● **TASK INSTRUCTIONS**: Print the lines that start the entries and continue through the one holding "X263531600Y-43761400D02*", please, exactly and with the pictures omitted.

### DATA UNDER STUDY

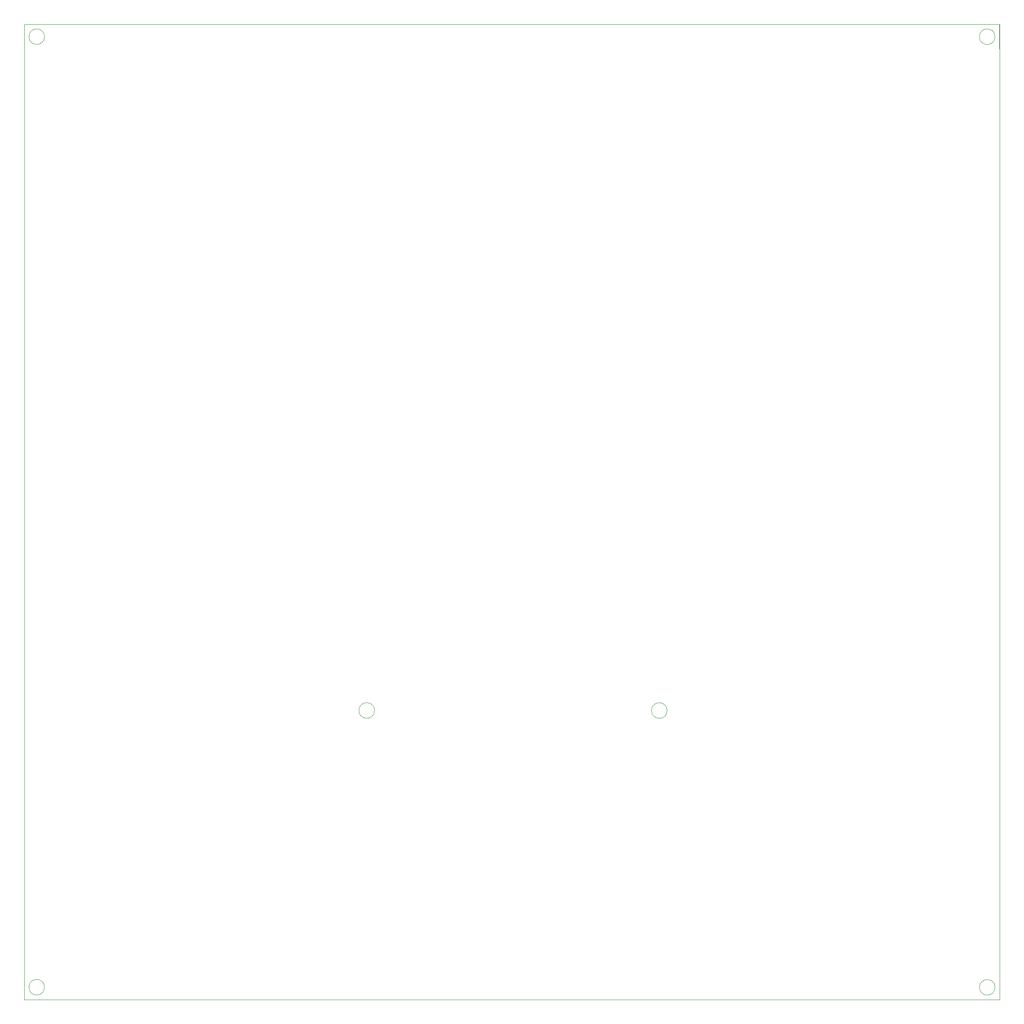
<source format=gm1>
G04 #@! TF.GenerationSoftware,KiCad,Pcbnew,8.0.4*
G04 #@! TF.CreationDate,2024-10-08T15:05:27-04:00*
G04 #@! TF.ProjectId,FULL BOARD,46554c4c-2042-44f4-9152-442e6b696361,rev?*
G04 #@! TF.SameCoordinates,Original*
G04 #@! TF.FileFunction,Profile,NP*
%FSLAX46Y46*%
G04 Gerber Fmt 4.6, Leading zero omitted, Abs format (unit mm)*
G04 Created by KiCad (PCBNEW 8.0.4) date 2024-10-08 15:05:27*
%MOMM*%
%LPD*%
G01*
G04 APERTURE LIST*
G04 #@! TA.AperFunction,Profile*
%ADD10C,0.050000*%
G04 #@! TD*
G04 APERTURE END LIST*
D10*
X72661600Y-46251400D02*
G75*
G02*
X69461600Y-46251400I-1600000J0D01*
G01*
X69461600Y-46251400D02*
G75*
G02*
X72661600Y-46251400I1600000J0D01*
G01*
X267631600Y-46261400D02*
G75*
G02*
X264431600Y-46261400I-1600000J0D01*
G01*
X264431600Y-46261400D02*
G75*
G02*
X267631600Y-46261400I1600000J0D01*
G01*
X263531600Y-43761400D02*
X268531600Y-43761400D01*
X268531600Y-43761400D02*
X268531600Y-48761400D01*
X72651600Y-241241400D02*
G75*
G02*
X69451600Y-241241400I-1600000J0D01*
G01*
X69451600Y-241241400D02*
G75*
G02*
X72651600Y-241241400I1600000J0D01*
G01*
X267651600Y-241271400D02*
G75*
G02*
X264451600Y-241271400I-1600000J0D01*
G01*
X264451600Y-241271400D02*
G75*
G02*
X267651600Y-241271400I1600000J0D01*
G01*
X140351600Y-184471400D02*
G75*
G02*
X137151600Y-184471400I-1600000J0D01*
G01*
X137151600Y-184471400D02*
G75*
G02*
X140351600Y-184471400I1600000J0D01*
G01*
X200371600Y-184481400D02*
G75*
G02*
X197171600Y-184481400I-1600000J0D01*
G01*
X197171600Y-184481400D02*
G75*
G02*
X200371600Y-184481400I1600000J0D01*
G01*
X68553016Y-43761294D02*
X268553124Y-43761294D01*
X268553124Y-243761402D01*
X68553016Y-243761402D01*
X68553016Y-43761294D01*
M02*

</source>
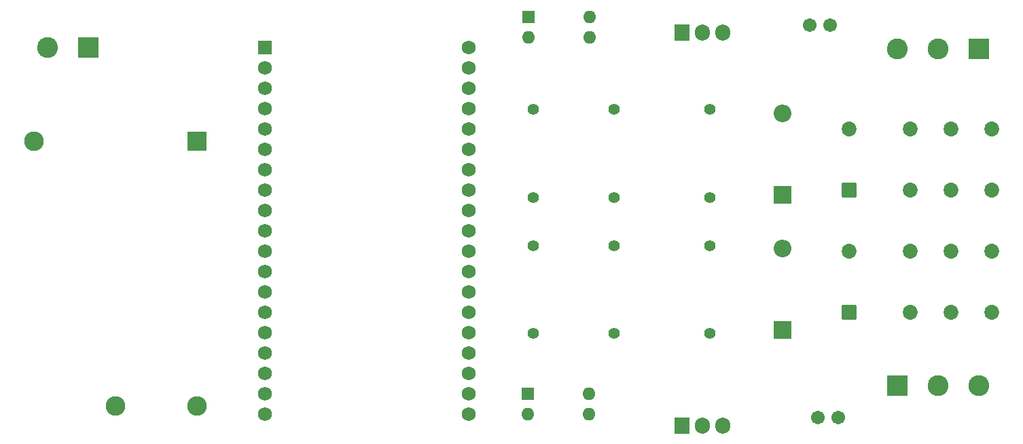
<source format=gbr>
%TF.GenerationSoftware,KiCad,Pcbnew,8.0.6-8.0.6-0~ubuntu22.04.1*%
%TF.CreationDate,2024-11-04T11:52:38+07:00*%
%TF.ProjectId,projectGATE,70726f6a-6563-4744-9741-54452e6b6963,rev?*%
%TF.SameCoordinates,Original*%
%TF.FileFunction,Soldermask,Bot*%
%TF.FilePolarity,Negative*%
%FSLAX46Y46*%
G04 Gerber Fmt 4.6, Leading zero omitted, Abs format (unit mm)*
G04 Created by KiCad (PCBNEW 8.0.6-8.0.6-0~ubuntu22.04.1) date 2024-11-04 11:52:38*
%MOMM*%
%LPD*%
G01*
G04 APERTURE LIST*
G04 Aperture macros list*
%AMRoundRect*
0 Rectangle with rounded corners*
0 $1 Rounding radius*
0 $2 $3 $4 $5 $6 $7 $8 $9 X,Y pos of 4 corners*
0 Add a 4 corners polygon primitive as box body*
4,1,4,$2,$3,$4,$5,$6,$7,$8,$9,$2,$3,0*
0 Add four circle primitives for the rounded corners*
1,1,$1+$1,$2,$3*
1,1,$1+$1,$4,$5*
1,1,$1+$1,$6,$7*
1,1,$1+$1,$8,$9*
0 Add four rect primitives between the rounded corners*
20,1,$1+$1,$2,$3,$4,$5,0*
20,1,$1+$1,$4,$5,$6,$7,0*
20,1,$1+$1,$6,$7,$8,$9,0*
20,1,$1+$1,$8,$9,$2,$3,0*%
G04 Aperture macros list end*
%ADD10R,1.600000X1.600000*%
%ADD11O,1.600000X1.600000*%
%ADD12RoundRect,0.102000X-0.765000X-0.765000X0.765000X-0.765000X0.765000X0.765000X-0.765000X0.765000X0*%
%ADD13C,1.734000*%
%ADD14C,1.404000*%
%ADD15R,1.905000X2.000000*%
%ADD16O,1.905000X2.000000*%
%ADD17RoundRect,0.102000X-1.125000X1.125000X-1.125000X-1.125000X1.125000X-1.125000X1.125000X1.125000X0*%
%ADD18C,2.454000*%
%ADD19RoundRect,0.102000X-0.825000X-0.825000X0.825000X-0.825000X0.825000X0.825000X-0.825000X0.825000X0*%
%ADD20C,1.854000*%
%ADD21RoundRect,0.102000X-1.200000X-1.200000X1.200000X-1.200000X1.200000X1.200000X-1.200000X1.200000X0*%
%ADD22C,2.604000*%
%ADD23RoundRect,0.102000X1.200000X1.200000X-1.200000X1.200000X-1.200000X-1.200000X1.200000X-1.200000X0*%
%ADD24R,2.200000X2.200000*%
%ADD25O,2.200000X2.200000*%
%ADD26C,1.712000*%
G04 APERTURE END LIST*
D10*
%TO.C,U3*%
X150807500Y-132000000D03*
D11*
X150807500Y-134540000D03*
X158427500Y-134540000D03*
X158427500Y-132000000D03*
%TD*%
D10*
%TO.C,U2*%
X150887500Y-85000000D03*
D11*
X150887500Y-87540000D03*
X158507500Y-87540000D03*
X158507500Y-85000000D03*
%TD*%
D12*
%TO.C,U1*%
X118000000Y-88800000D03*
D13*
X118000000Y-91340000D03*
X118000000Y-93880000D03*
X118000000Y-96420000D03*
X118000000Y-98960000D03*
X118000000Y-101500000D03*
X118000000Y-104040000D03*
X118000000Y-106580000D03*
X118000000Y-109120000D03*
X118000000Y-111660000D03*
X118000000Y-114200000D03*
X118000000Y-116740000D03*
X118000000Y-119280000D03*
X118000000Y-121820000D03*
X118000000Y-124360000D03*
X118000000Y-126900000D03*
X118000000Y-129440000D03*
X118000000Y-131980000D03*
X118000000Y-134520000D03*
X143400000Y-134520000D03*
X143400000Y-131980000D03*
X143400000Y-129440000D03*
X143400000Y-126900000D03*
X143400000Y-124360000D03*
X143400000Y-121820000D03*
X143400000Y-119280000D03*
X143400000Y-116740000D03*
X143400000Y-114200000D03*
X143400000Y-111660000D03*
X143400000Y-109120000D03*
X143400000Y-106580000D03*
X143400000Y-104040000D03*
X143400000Y-101500000D03*
X143400000Y-98960000D03*
X143400000Y-96420000D03*
X143400000Y-93880000D03*
X143400000Y-91340000D03*
X143400000Y-88800000D03*
%TD*%
D14*
%TO.C,R11*%
X161507500Y-124500000D03*
X161507500Y-113500000D03*
%TD*%
%TO.C,R10*%
X173507500Y-96500000D03*
X173507500Y-107500000D03*
%TD*%
%TO.C,R9*%
X161507500Y-96500000D03*
X161507500Y-107500000D03*
%TD*%
%TO.C,R8*%
X151507500Y-96500000D03*
X151507500Y-107500000D03*
%TD*%
%TO.C,R7*%
X151507500Y-113500000D03*
X151507500Y-124500000D03*
%TD*%
D15*
%TO.C,Q3*%
X169967500Y-86945000D03*
D16*
X172507500Y-86945000D03*
X175047500Y-86945000D03*
%TD*%
D15*
%TO.C,Q2*%
X169967500Y-135945000D03*
D16*
X172507500Y-135945000D03*
X175047500Y-135945000D03*
%TD*%
D17*
%TO.C,PS1*%
X109587500Y-100500000D03*
D18*
X109587500Y-133500000D03*
X89267500Y-100500000D03*
X99427500Y-133500000D03*
%TD*%
D19*
%TO.C,K2*%
X190807500Y-121810000D03*
D20*
X198427500Y-121810000D03*
X203507500Y-121810000D03*
X208587500Y-121810000D03*
X208587500Y-114190000D03*
X203507500Y-114190000D03*
X198427500Y-114190000D03*
X190807500Y-114190000D03*
%TD*%
D19*
%TO.C,K1*%
X190807500Y-106620000D03*
D20*
X198427500Y-106620000D03*
X203507500Y-106620000D03*
X208587500Y-106620000D03*
X208587500Y-99000000D03*
X203507500Y-99000000D03*
X198427500Y-99000000D03*
X190807500Y-99000000D03*
%TD*%
D21*
%TO.C,J3*%
X196840000Y-131000000D03*
D22*
X201920000Y-131000000D03*
X207000000Y-131000000D03*
%TD*%
D23*
%TO.C,J2*%
X207000000Y-89000000D03*
D22*
X201920000Y-89000000D03*
X196840000Y-89000000D03*
%TD*%
D23*
%TO.C,J1*%
X95967500Y-88837500D03*
D22*
X90887500Y-88837500D03*
%TD*%
D24*
%TO.C,D4*%
X182507500Y-124080000D03*
D25*
X182507500Y-113920000D03*
%TD*%
D24*
%TO.C,D3*%
X182507500Y-107160000D03*
D25*
X182507500Y-97000000D03*
%TD*%
D26*
%TO.C,D2*%
X189507500Y-135000000D03*
X186967500Y-135000000D03*
%TD*%
D14*
%TO.C,R12*%
X173507500Y-124500000D03*
X173507500Y-113500000D03*
%TD*%
D26*
%TO.C,D1*%
X188507500Y-86000000D03*
X185967500Y-86000000D03*
%TD*%
M02*

</source>
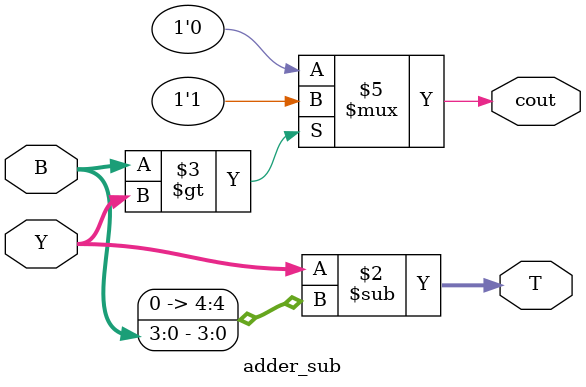
<source format=v>

module adder_sub ( 
input wire [4:0] Y ,
input wire [3:0] B ,
output reg [4:0] T ,
output reg cout 
);

always @(*)
begin

    T = Y - {1'b0,B};
    if (B > Y)
        cout = 1'b1;
    else 
        cout = 1'b0;

end

endmodule

</source>
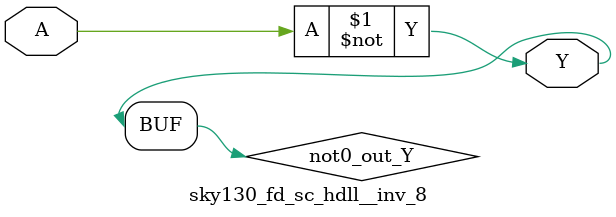
<source format=v>
/*
 * Copyright 2020 The SkyWater PDK Authors
 *
 * Licensed under the Apache License, Version 2.0 (the "License");
 * you may not use this file except in compliance with the License.
 * You may obtain a copy of the License at
 *
 *     https://www.apache.org/licenses/LICENSE-2.0
 *
 * Unless required by applicable law or agreed to in writing, software
 * distributed under the License is distributed on an "AS IS" BASIS,
 * WITHOUT WARRANTIES OR CONDITIONS OF ANY KIND, either express or implied.
 * See the License for the specific language governing permissions and
 * limitations under the License.
 *
 * SPDX-License-Identifier: Apache-2.0
*/


`ifndef SKY130_FD_SC_HDLL__INV_8_FUNCTIONAL_V
`define SKY130_FD_SC_HDLL__INV_8_FUNCTIONAL_V

/**
 * inv: Inverter.
 *
 * Verilog simulation functional model.
 */

`timescale 1ns / 1ps
`default_nettype none

`celldefine
module sky130_fd_sc_hdll__inv_8 (
    Y,
    A
);

    // Module ports
    output Y;
    input  A;

    // Local signals
    wire not0_out_Y;

    //  Name  Output      Other arguments
    not not0 (not0_out_Y, A              );
    buf buf0 (Y         , not0_out_Y     );

endmodule
`endcelldefine

`default_nettype wire
`endif  // SKY130_FD_SC_HDLL__INV_8_FUNCTIONAL_V

</source>
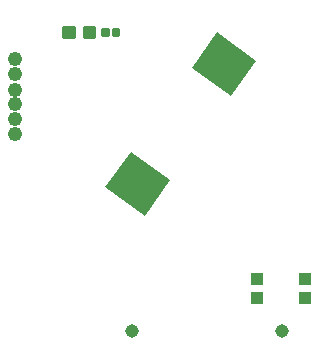
<source format=gbr>
G04 EAGLE Gerber RS-274X export*
G75*
%MOMM*%
%FSLAX34Y34*%
%LPD*%
%INSoldermask Bottom*%
%IPPOS*%
%AMOC8*
5,1,8,0,0,1.08239X$1,22.5*%
G01*
%ADD10C,0.400200*%
%ADD11C,0.428259*%
%ADD12C,1.227000*%
%ADD13R,1.027000X1.127000*%
%ADD14R,3.687000X4.087000*%
%ADD15C,1.143000*%


D10*
X87892Y271352D02*
X85224Y271352D01*
X85224Y274620D01*
X87892Y274620D01*
X87892Y271352D01*
X93864Y271352D02*
X96532Y271352D01*
X93864Y271352D02*
X93864Y274620D01*
X96532Y274620D01*
X96532Y271352D01*
D11*
X52104Y269415D02*
X52104Y276403D01*
X59092Y276403D01*
X59092Y269415D01*
X52104Y269415D01*
X52104Y273484D02*
X59092Y273484D01*
X69644Y276403D02*
X69644Y269415D01*
X69644Y276403D02*
X76632Y276403D01*
X76632Y269415D01*
X69644Y269415D01*
X69644Y273484D02*
X76632Y273484D01*
D12*
X10224Y249584D03*
X10336Y236868D03*
X10201Y223917D03*
X10419Y211525D03*
X10185Y198661D03*
X10190Y186043D03*
D13*
X255857Y47631D03*
X255857Y63631D03*
X214857Y63631D03*
X214857Y47631D03*
D14*
G36*
X86890Y141093D02*
X108457Y170996D01*
X141604Y147089D01*
X120037Y117186D01*
X86890Y141093D01*
G37*
G36*
X160010Y242476D02*
X181577Y272379D01*
X214724Y248472D01*
X193157Y218569D01*
X160010Y242476D01*
G37*
D15*
X109220Y19510D03*
X236220Y19510D03*
M02*

</source>
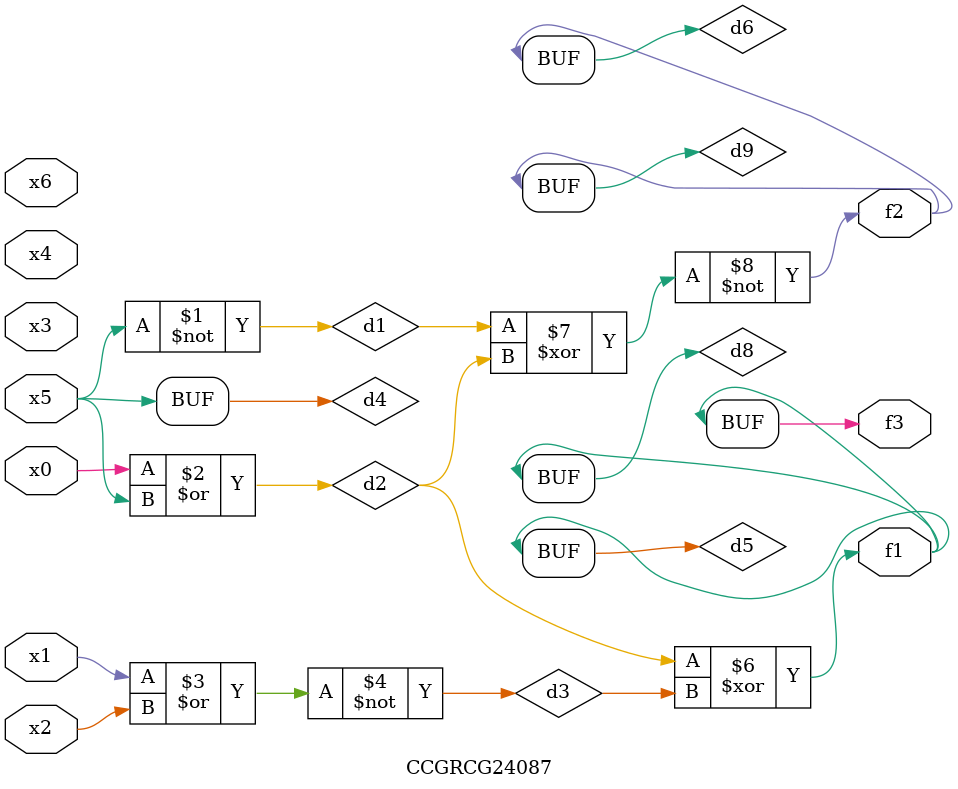
<source format=v>
module CCGRCG24087(
	input x0, x1, x2, x3, x4, x5, x6,
	output f1, f2, f3
);

	wire d1, d2, d3, d4, d5, d6, d7, d8, d9;

	nand (d1, x5);
	or (d2, x0, x5);
	nor (d3, x1, x2);
	xnor (d4, d1);
	xor (d5, d2, d3);
	xnor (d6, d1, d2);
	not (d7, x4);
	buf (d8, d5);
	xor (d9, d6);
	assign f1 = d8;
	assign f2 = d9;
	assign f3 = d8;
endmodule

</source>
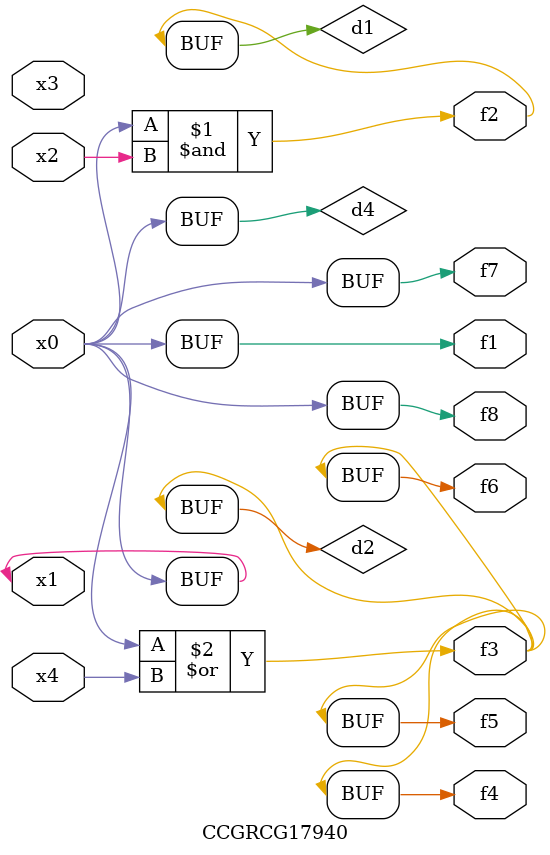
<source format=v>
module CCGRCG17940(
	input x0, x1, x2, x3, x4,
	output f1, f2, f3, f4, f5, f6, f7, f8
);

	wire d1, d2, d3, d4;

	and (d1, x0, x2);
	or (d2, x0, x4);
	nand (d3, x0, x2);
	buf (d4, x0, x1);
	assign f1 = d4;
	assign f2 = d1;
	assign f3 = d2;
	assign f4 = d2;
	assign f5 = d2;
	assign f6 = d2;
	assign f7 = d4;
	assign f8 = d4;
endmodule

</source>
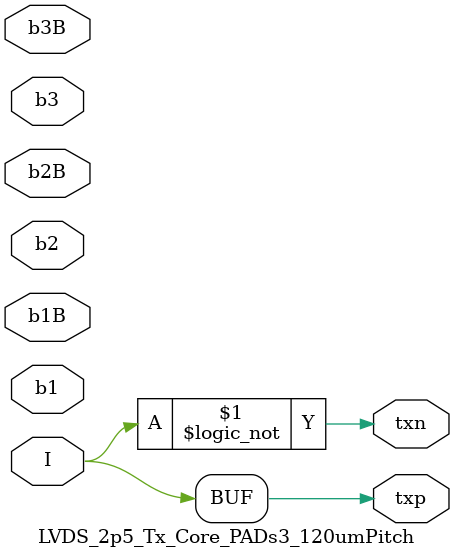
<source format=sv>
`include "PACKAGE.types.colData.sv"
`include "PACKAGE.constants.colData.sv"

module  LVDS_2p5_Tx_Core_PADs3_120umPitch ( output   logic   txp,
                                            output   logic   txn,
                                            input    logic   I,
                                            input    logic   b1,
                                            input    logic   b1B,
                                            input    logic   b2,
                                            input    logic   b2B,
                                            input    logic   b3,
                                            input    logic   b3B     );

  assign  txp = I;
  assign  txn = !I;

endmodule // LVDS_2p5_Tx_Core_PADs3_120umPitch

</source>
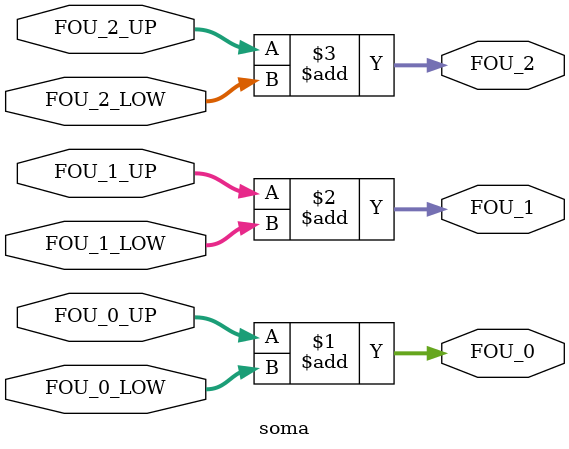
<source format=v>
module soma(FOU_0_UP, FOU_1_UP, FOU_2_UP,
FOU_0_LOW, FOU_1_LOW, FOU_2_LOW,
FOU_0, FOU_1, FOU_2);

input [7:0] FOU_0_UP, FOU_1_UP, FOU_2_UP,
FOU_0_LOW, FOU_1_LOW, FOU_2_LOW;

output [8:0] FOU_0, FOU_1, FOU_2;

assign FOU_0 = FOU_0_UP + FOU_0_LOW;
assign FOU_1 = FOU_1_UP + FOU_1_LOW;
assign FOU_2 = FOU_2_UP + FOU_2_LOW;


endmodule

</source>
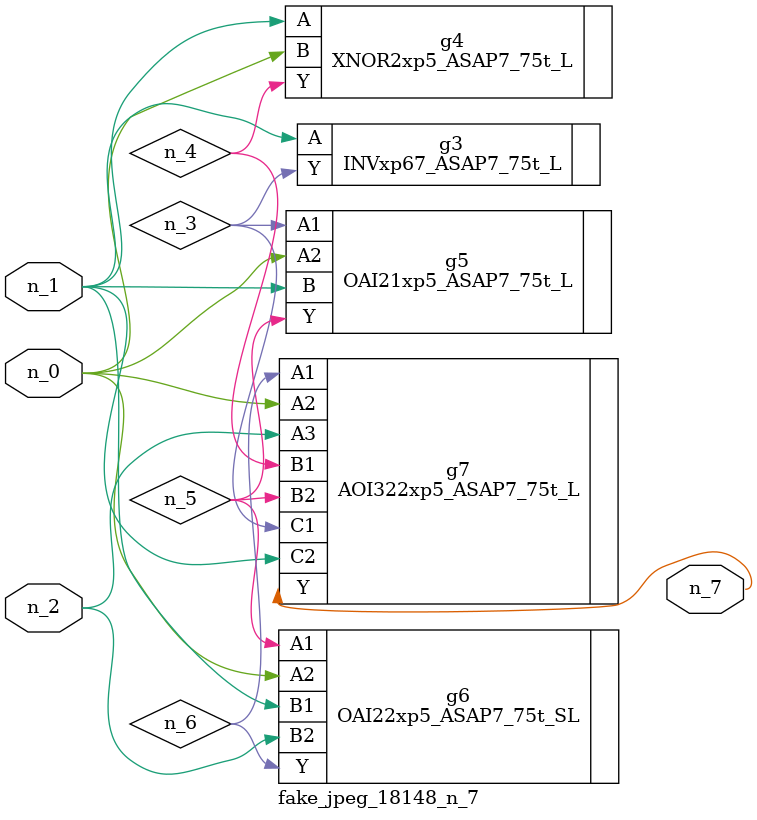
<source format=v>
module fake_jpeg_18148_n_7 (n_0, n_2, n_1, n_7);

input n_0;
input n_2;
input n_1;

output n_7;

wire n_3;
wire n_4;
wire n_6;
wire n_5;

INVxp67_ASAP7_75t_L g3 ( 
.A(n_1),
.Y(n_3)
);

XNOR2xp5_ASAP7_75t_L g4 ( 
.A(n_1),
.B(n_0),
.Y(n_4)
);

OAI21xp5_ASAP7_75t_L g5 ( 
.A1(n_3),
.A2(n_0),
.B(n_1),
.Y(n_5)
);

OAI22xp5_ASAP7_75t_SL g6 ( 
.A1(n_5),
.A2(n_0),
.B1(n_1),
.B2(n_2),
.Y(n_6)
);

AOI322xp5_ASAP7_75t_L g7 ( 
.A1(n_6),
.A2(n_0),
.A3(n_2),
.B1(n_4),
.B2(n_5),
.C1(n_3),
.C2(n_1),
.Y(n_7)
);


endmodule
</source>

######

● **RESPONSE**:
<source format=gm1>
G04 #@! TF.GenerationSoftware,KiCad,Pcbnew,8.0.4*
G04 #@! TF.CreationDate,2024-10-08T15:05:27-04:00*
G04 #@! TF.ProjectId,FULL BOARD,46554c4c-2042-44f4-9152-442e6b696361,rev?*
G04 #@! TF.SameCoordinates,Original*
G04 #@! TF.FileFunction,Profile,NP*
%FSLAX46Y46*%
G04 Gerber Fmt 4.6, Leading zero omitted, Abs format (unit mm)*
G04 Created by KiCad (PCBNEW 8.0.4) date 2024-10-08 15:05:27*
%MOMM*%
%LPD*%
G01*
G04 APERTURE LIST*
G04 #@! TA.AperFunction,Profile*
%ADD10C,0.050000*%
G04 #@! TD*
G04 APERTURE END LIST*
D10*
X72661600Y-46251400D02*
G75*
G02*
X69461600Y-46251400I-1600000J0D01*
G01*
X69461600Y-46251400D02*
G75*
G02*
X72661600Y-46251400I1600000J0D01*
G01*
X267631600Y-46261400D02*
G75*
G02*
X264431600Y-46261400I-1600000J0D01*
G01*
X264431600Y-46261400D02*
G75*
G02*
X267631600Y-46261400I1600000J0D01*
G01*
X263531600Y-43761400D02*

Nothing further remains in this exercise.